- **Directions**:
Extract the text of each entry below exactly, leaving every image behind.

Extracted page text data
#####

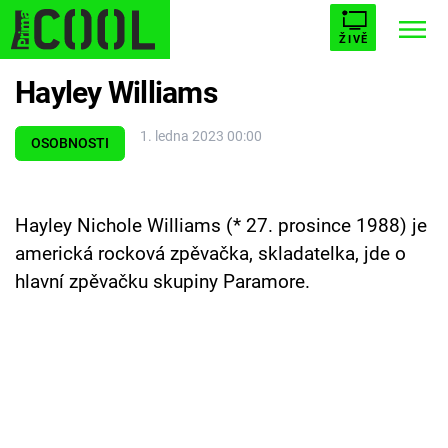
ŽIVĚ
Hayley Williams
STARHOUSE
BUFFY, PŘEMOŽITELKA UPÍRŮ
Trendy:
1. ledna 2023 00:00
ESCAPE
PLNEJ KOTEL
AVENGERS 5
OSOBNOSTI
Hayley Nichole Williams (* 27. prosince 1988) je
americká rocková zpěvačka, skladatelka, jde o
Témata
hlavní zpěvačku skupiny Paramore.
Filmy
Seriály
Hry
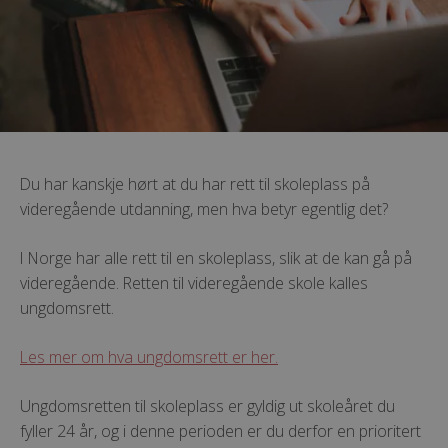
Du har kanskje hørt at du har rett til skoleplass på
videregående utdanning, men hva betyr egentlig det?
I Norge har alle rett til en skoleplass, slik at de kan gå på
videregående. Retten til videregående skole kalles
ungdomsrett.
Les mer om hva ungdomsrett er her.
Ungdomsretten til skoleplass er gyldig ut skoleåret du
fyller 24 år, og i denne perioden er du derfor en prioritert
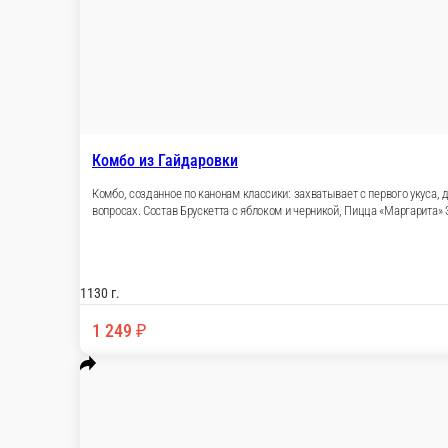
Комбо из Гайдаровки
Комбо, созданное по канонам классики: захваты
читатели библиотеки Гайдаровка, а как извест
см, Картофель Айдахо, Куриные наггетсы.
1130 г.
1 249 ₽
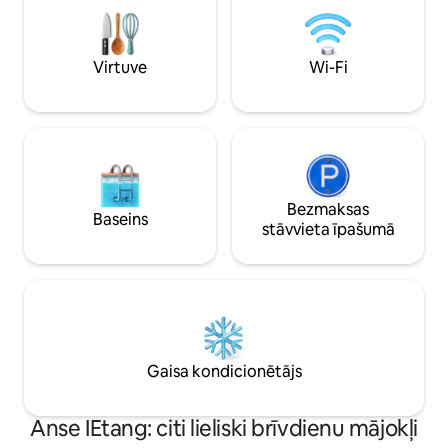
tikai 5 minūšu gājiena attālumā, kā arī
tuvumā ir pārgājieni un ciemats.
Virtuve
Wi-Fi
Bezmaksas
Baseins
stāvvieta īpašumā
Gaisa kondicionētājs
Anse IEtang: citi lieliski brīvdienu mājokļi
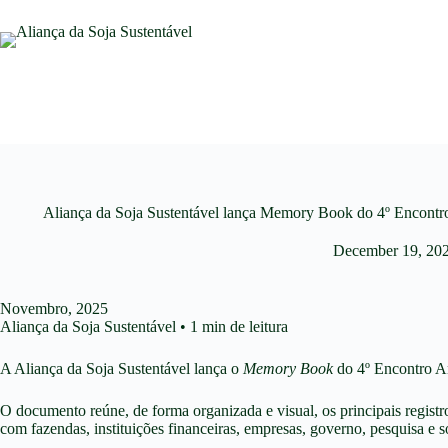
Aliança da Soja Sustentável lança Memory Book do 4º Encontro
December 19, 20
Novembro, 2025
Aliança da Soja Sustentável • 1 min de leitura
A Aliança da Soja Sustentável lança o
Memory Book
do 4º Encontro An
O documento reúne, de forma organizada e visual, os principais regist
com fazendas, instituições financeiras, empresas, governo, pesquisa e s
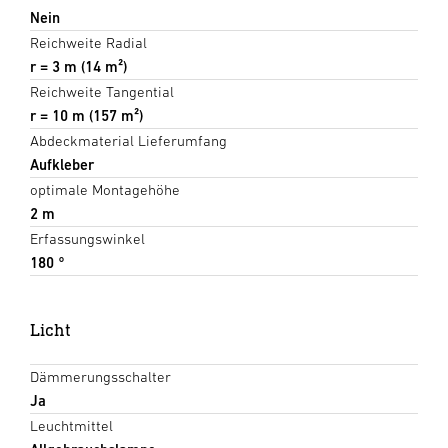
Nein
Reichweite Radial
r = 3 m (14 m²)
Reichweite Tangential
r = 10 m (157 m²)
Abdeckmaterial Lieferumfang
Aufkleber
optimale Montagehöhe
2 m
Erfassungswinkel
180 °
Licht
Dämmerungsschalter
Ja
Leuchtmittel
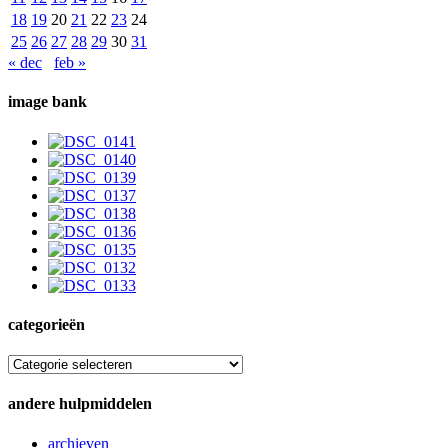
18
19
20
21
22
23
24
25
26
27
28
29
30
31
« dec
feb »
image bank
categorieën
categorieën
andere hulpmiddelen
archieven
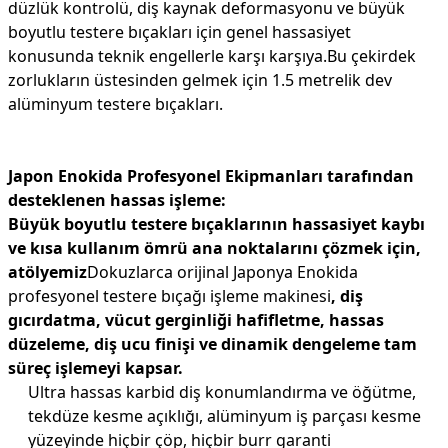
düzlük kontrolü, diş kaynak deformasyonu ve büyük
boyutlu testere bıçakları için genel hassasiyet
konusunda teknik engellerle karşı karşıya.Bu çekirdek
zorlukların üstesinden gelmek için 1.5 metrelik dev
alüminyum testere bıçakları.
Japon Enokida Profesyonel Ekipmanları tarafından
desteklenen hassas işleme:
Büyük boyutlu testere bıçaklarının hassasiyet kaybı
ve kısa kullanım ömrü ana noktalarını çözmek için,
atölyemiz
Dokuzlarca orijinal Japonya Enokida
profesyonel testere bıçağı işleme makinesi
, diş
gıcırdatma, vücut gerginliği hafifletme, hassas
düzeleme, diş ucu finişi ve dinamik dengeleme tam
süreç işlemeyi kapsar.
Ultra hassas karbid diş konumlandırma ve öğütme,
tekdüze kesme açıklığı, alüminyum iş parçası kesme
yüzeyinde hiçbir çöp, hiçbir burr garanti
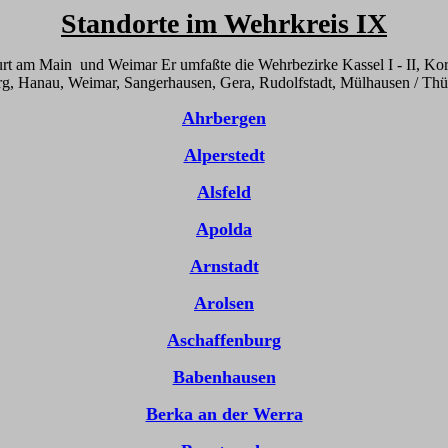
Standorte im Wehrkreis IX
t am Main und Weimar Er umfaßte die Wehrbezirke Kassel I - II, Korb
erg, Hanau, Weimar, Sangerhausen, Gera, Rudolfstadt, Mülhausen / Thü
Ahrbergen
Alperstedt
Alsfeld
Apolda
Arnstadt
Arolsen
Aschaffenburg
Babenhausen
Berka an der Werra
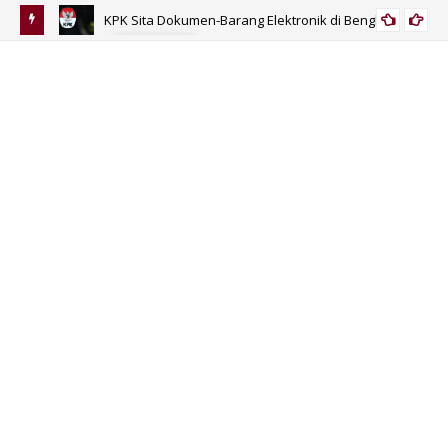
KPK Sita Dokumen-Barang Elektronik di Bengkulu
KORUPSI
 Umur?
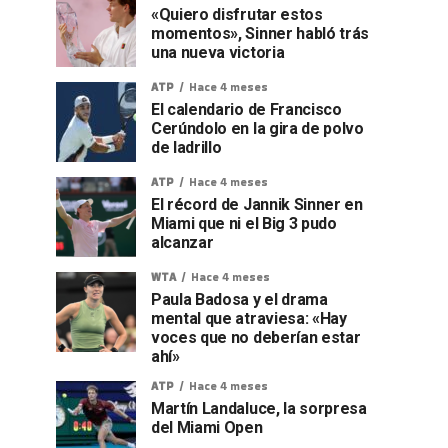
«Quiero disfrutar estos
momentos», Sinner habló trás
una nueva victoria
ATP
Hace 4 meses
El calendario de Francisco
Cerúndolo en la gira de polvo
de ladrillo
ATP
Hace 4 meses
El récord de Jannik Sinner en
Miami que ni el Big 3 pudo
alcanzar
WTA
Hace 4 meses
Paula Badosa y el drama
mental que atraviesa: «Hay
voces que no deberían estar
ahí»
ATP
Hace 4 meses
Martín Landaluce, la sorpresa
del Miami Open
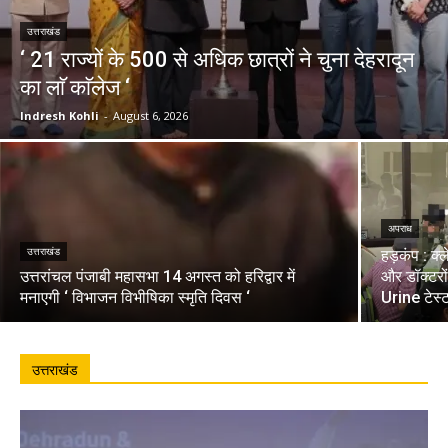
उत्तराखंड
‘ 21 राज्यों के 500 से अधिक छात्रों ने चुना देहरादून
का लाॅ काॅलेज ‘
Indresh Kohli
-
August 6, 2026
अपराध
उत्तराखंड
हड़कंप : क्
उत्तरांचल पंजाबी महासभा 14 अगस्त को हरिद्वार में
और डॉक्टरो
मनाएगी ‘ विभाजन विभीषिका स्मृति दिवस ‘
Urine टेस्
उत्तराखंड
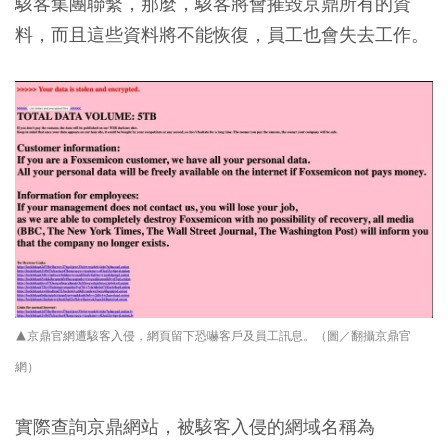
駭客集團聯繫，那麼，駭客將會摧毀京鼎所有的資
料，而且這些資料將不能恢復，員工也會失去工作。
▲京鼎官網遭駭客入侵，網頁留下恐嚇客戶及員工訊息。（圖／翻攝京鼎官
網）
實際查詢京鼎網站，被駭客入侵的網域名稱為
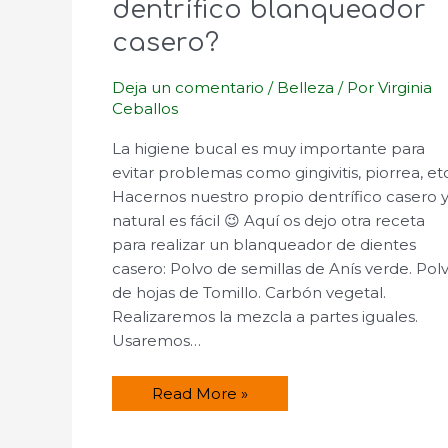
dentrífico blanqueador
casero?
Deja un comentario
/
Belleza
/ Por
Virginia
Ceballos
La higiene bucal es muy importante para
evitar problemas como gingivitis, piorrea, etc
Hacernos nuestro propio dentrífico casero 
natural es fácil 😉 Aquí os dejo otra receta
para realizar un blanqueador de dientes
casero: Polvo de semillas de Anís verde. Pol
de hojas de Tomillo. Carbón vegetal.
Realizaremos la mezcla a partes iguales.
Usaremos…
¿Cómo
Read More »
hacer
un
dentrífico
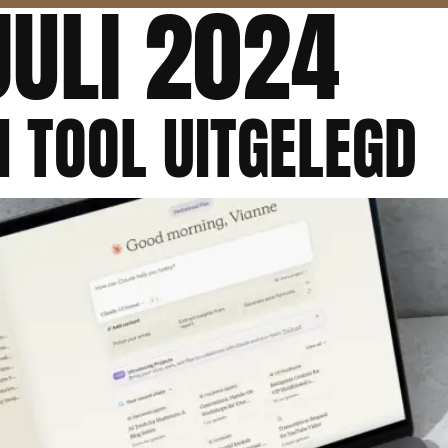
JULI 2024
I TOOL UITGELEGD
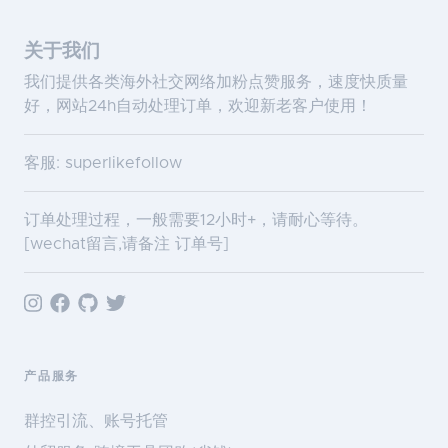
关于我们
我们提供各类海外社交网络加粉点赞服务，速度快质量
好，网站24h自动处理订单，欢迎新老客户使用！
客服: superlikefollow
订单处理过程，一般需要12小时+，请耐心等待。
[wechat留言,请备注 订单号]
产品服务
群控引流、账号托管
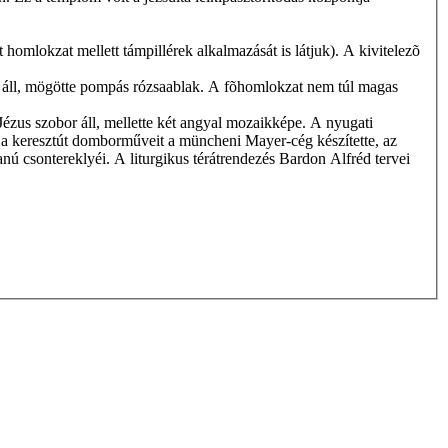
t homlokzat mellett támpillérek alkalmazását is látjuk). A kivitelezõ
ra áll, mögötte pompás rózsaablak. A fõhomlokzat nem túl magas
 Jézus szobor áll, mellette két angyal mozaikképe. A nyugati
és a keresztút domborműveit a müncheni Mayer-cég készítette, az
ú csontereklyéi. A liturgikus térátrendezés Bardon Alfréd tervei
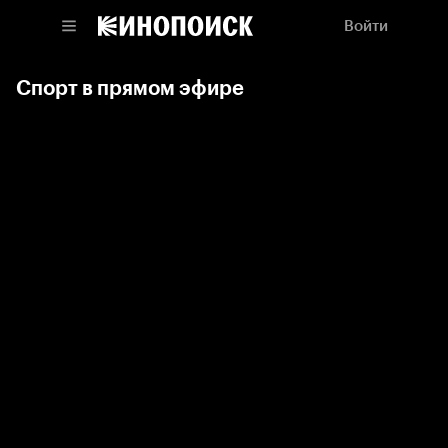
Войти
Спорт в прямом эфире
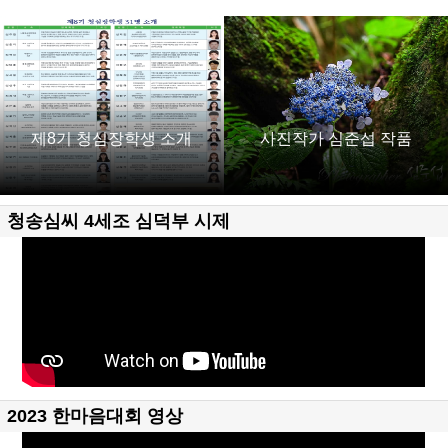
제8기 청심장학생 소개
사진작가 심준섭 작품
청송심씨 4세조 심덕부 시제
2023 한마음대회 영상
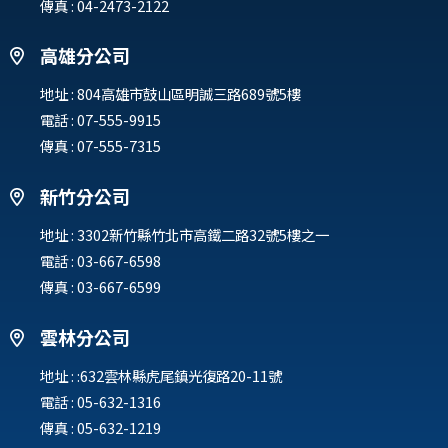
傳真 : 04-2473-2122
高雄分公司
地址 :
804高雄市鼓山區明誠三路689號5樓
電話 :
07-555-9915
傳真 : 07-555-7315
新竹分公司
地址 :
3302新竹縣竹北市高鐵二路32號5樓之一
電話 :
03-667-6598
傳真 : 03-667-6599
雲林分公司
地址 :
:632雲林縣虎尾鎮光復路20-11號
電話 :
05-632-1316
傳真 : 05-632-1219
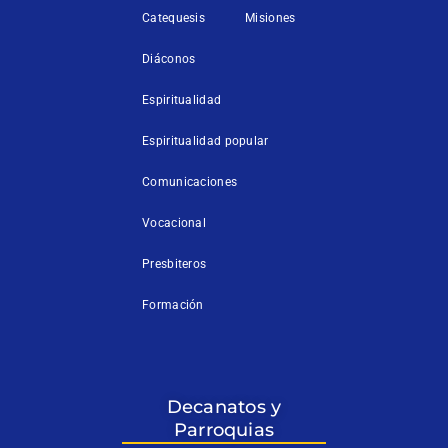
Catequesis
Misiones
Diáconos
Espiritualidad
Espiritualidad popular
Comunicaciones
Vocacional
Presbiteros
Formación
Decanatos y
Parroquias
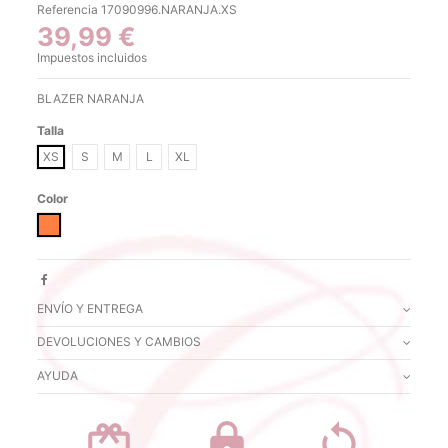
Referencia
17090996.NARANJA.XS
39,99 €
Impuestos incluidos
BLAZER NARANJA
Talla
XS
S
M
L
XL
Color
NARANJA
ENVÍO Y ENTREGA
DEVOLUCIONES Y CAMBIOS
AYUDA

#####

- **Exercise response**:
ŽIVĚ
Hayley Williams
STARHOUSE
BUFFY, PŘEMOŽITELKA UPÍRŮ
Trendy:
1. ledna 2023 00:00
ESCAPE
PLNEJ KOTEL
AVENGERS 5
OSOBNOSTI
Hayley Nichole Williams (* 27. prosince 1988) je
americká rocková zpěvačka, skladatelka, jde o
Témata
hlavní zpěvačku skupiny Paramore.
Filmy
Seriály
Hry
Du har kanskje hørt at du har rett til skoleplass på
videregående utdanning, men hva betyr egentlig det?
I Norge har alle rett til en skoleplass, slik at de kan gå på
videregående. Retten til videregående skole kalles
ungdomsrett.
Les mer om hva ungdomsrett er her.
Ungdomsretten til skoleplass er gyldig ut skoleåret du
fyller 24 år, og i denne perioden er du derfor en prioritert
Комбо из Гайдаровки
Комбо, созданное по канонам классики: захваты
читатели библиотеки Гайдаровка, а как извест
см, Картофель Айдахо, Куриные наггетсы.
1130 г.
1 249 ₽
tikai 5 minūšu gājiena attālumā, kā arī
tuvumā ir pārgājieni un ciemats.
Virtuve
Wi-Fi
Bezmaksas
Baseins
stāvvieta īpašumā
Gaisa kondicionētājs
Anse IEtang: citi lieliski brīvdienu mājokļi
Aliança da Soja Sustentável lança Memory Book do 4º Encontro
December 19, 20
Novembro, 2025
Aliança da Soja Sustentável • 1 min de leitura
A Aliança da Soja Sustentável lança o
Memory Book
do 4º Encontro An
O documento reúne, de forma organizada e visual, os principais regist
com fazendas, instituições financeiras, empresas, governo, pesquisa e s
Nein
Reichweite Radial
r = 3 m (14 m²)
Reichweite Tangential
r = 10 m (157 m²)
Abdeckmaterial Lieferumfang
Aufkleber
optimale Montagehöhe
2 m
Erfassungswinkel
180 °
Licht
Dämmerungsschalter
Ja
Leuchtmittel
18
19
20
21
22
23
24
25
26
27
28
29
30
31
« dec
feb »
image bank
categorieën
categorieën
andere hulpmiddelen
archieven
düzlük kontrolü, diş kaynak deformasyonu ve büyük
boyutlu testere bıçakları için genel hassasiyet
konusunda teknik engellerle karşı karşıya.Bu çekirdek
zorlukların üstesinden gelmek için 1.5 metrelik dev
alüminyum testere bıçakları.
Japon Enokida Profesyonel Ekipmanları tarafından
desteklenen hassas işleme:
Büyük boyutlu testere bıçaklarının hassasiyet kaybı
ve kısa kullanım ömrü ana noktalarını çözmek için,
atölyemiz
Dokuzlarca orijinal Japonya Enokida
profesyonel testere bıçağı işleme makinesi
, diş
gıcırdatma, vücut gerginliği hafifletme, hassas
düzeleme, diş ucu finişi ve dinamik dengeleme tam
süreç işlemeyi kapsar.
Ultra hassas karbid diş konumlandırma ve öğütme,
tekdüze kesme açıklığı, alüminyum iş parçası kesme
yüzeyinde hiçbir çöp, hiçbir burr garanti
Standorte im Wehrkreis IX
t am Main und Weimar Er umfaßte die Wehrbezirke Kassel I - II, Korb
erg, Hanau, Weimar, Sangerhausen, Gera, Rudolfstadt, Mülhausen / Thü
Ahrbergen
Alperstedt
Alsfeld
Apolda
Arnstadt
Arolsen
Aschaffenburg
Babenhausen
Berka an der Werra
KPK Sita Dokumen-Barang Elektronik di Bengkulu
KORUPSI
 Umur?
«Quiero disfrutar estos
momentos», Sinner habló trás
una nueva victoria
ATP
Hace 4 meses
El calendario de Francisco
Cerúndolo en la gira de polvo
de ladrillo
ATP
Hace 4 meses
El récord de Jannik Sinner en
Miami que ni el Big 3 pudo
alcanzar
WTA
Hace 4 meses
Paula Badosa y el drama
mental que atraviesa: «Hay
voces que no deberían estar
ahí»
ATP
Hace 4 meses
Martín Landaluce, la sorpresa
del Miami Open
उत्तराखंड
‘ 21 राज्यों के 500 से अधिक छात्रों ने चुना देहरादून
का लाॅ काॅलेज ‘
Indresh Kohli
-
August 6, 2026
अपराध
उत्तराखंड
हड़कंप : क्
उत्तरांचल पंजाबी महासभा 14 अगस्त को हरिद्वार में
और डॉक्टरो
मनाएगी ‘ विभाजन विभीषिका स्मृति दिवस ‘
Urine टेस्
उत्तराखंड
駭客集團聯繫，那麼，駭客將會摧毀京鼎所有的資
料，而且這些資料將不能恢復，員工也會失去工作。
▲京鼎官網遭駭客入侵，網頁留下恐嚇客戶及員工訊息。（圖／翻攝京鼎官
網）
實際查詢京鼎網站，被駭客入侵的網域名稱為
dentrífico blanqueador
casero?
Deja un comentario
/
Belleza
/ Por
Virginia
Ceballos
La higiene bucal es muy importante para
evitar problemas como gingivitis, piorrea, etc
Hacernos nuestro propio dentrífico casero 
natural es fácil 😉 Aquí os dejo otra receta
para realizar un blanqueador de dientes
casero: Polvo de semillas de Anís verde. Pol
de hojas de Tomillo. Carbón vegetal.
Realizaremos la mezcla a partes iguales.
Usaremos…
¿Cómo
Read More »
hacer
un
dentrífico
JULI 2024
I TOOL UITGELEGD
关于我们
我们提供各类海外社交网络加粉点赞服务，速度快质量
好，网站24h自动处理订单，欢迎新老客户使用！
客服: superlikefollow
订单处理过程，一般需要12小时+，请耐心等待。
[wechat留言,请备注 订单号]
产品服务
群控引流、账号托管
t homlokzat mellett támpillérek alkalmazását is látjuk). A kivitelezõ
ra áll, mögötte pompás rózsaablak. A fõhomlokzat nem túl magas
 Jézus szobor áll, mellette két angyal mozaikképe. A nyugati
és a keresztút domborműveit a müncheni Mayer-cég készítette, az
ú csontereklyéi. A liturgikus térátrendezés Bardon Alfréd tervei
Войти
Спорт в прямом эфире
제8기 청심장학생 소개
사진작가 심준섭 작품
청송심씨 4세조 심덕부 시제
2023 한마음대회 영상
傳真 : 04-2473-2122
高雄分公司
地址 :
804高雄市鼓山區明誠三路689號5樓
電話 :
07-555-9915
傳真 : 07-555-7315
新竹分公司
地址 :
3302新竹縣竹北市高鐵二路32號5樓之一
電話 :
03-667-6598
傳真 : 03-667-6599
雲林分公司
地址 :
:632雲林縣虎尾鎮光復路20-11號
電話 :
05-632-1316
傳真 : 05-632-1219
Catequesis
Misiones
Diáconos
Espiritualidad
Espiritualidad popular
Comunicaciones
Vocacional
Presbiteros
Formación
Decanatos y
Parroquias
Referencia
17090996.NARANJA.XS
39,99 €
Impuestos incluidos
BLAZER NARANJA
Talla
XS
S
M
L
XL
Color
NARANJA
ENVÍO Y ENTREGA
DEVOLUCIONES Y CAMBIOS
AYUDA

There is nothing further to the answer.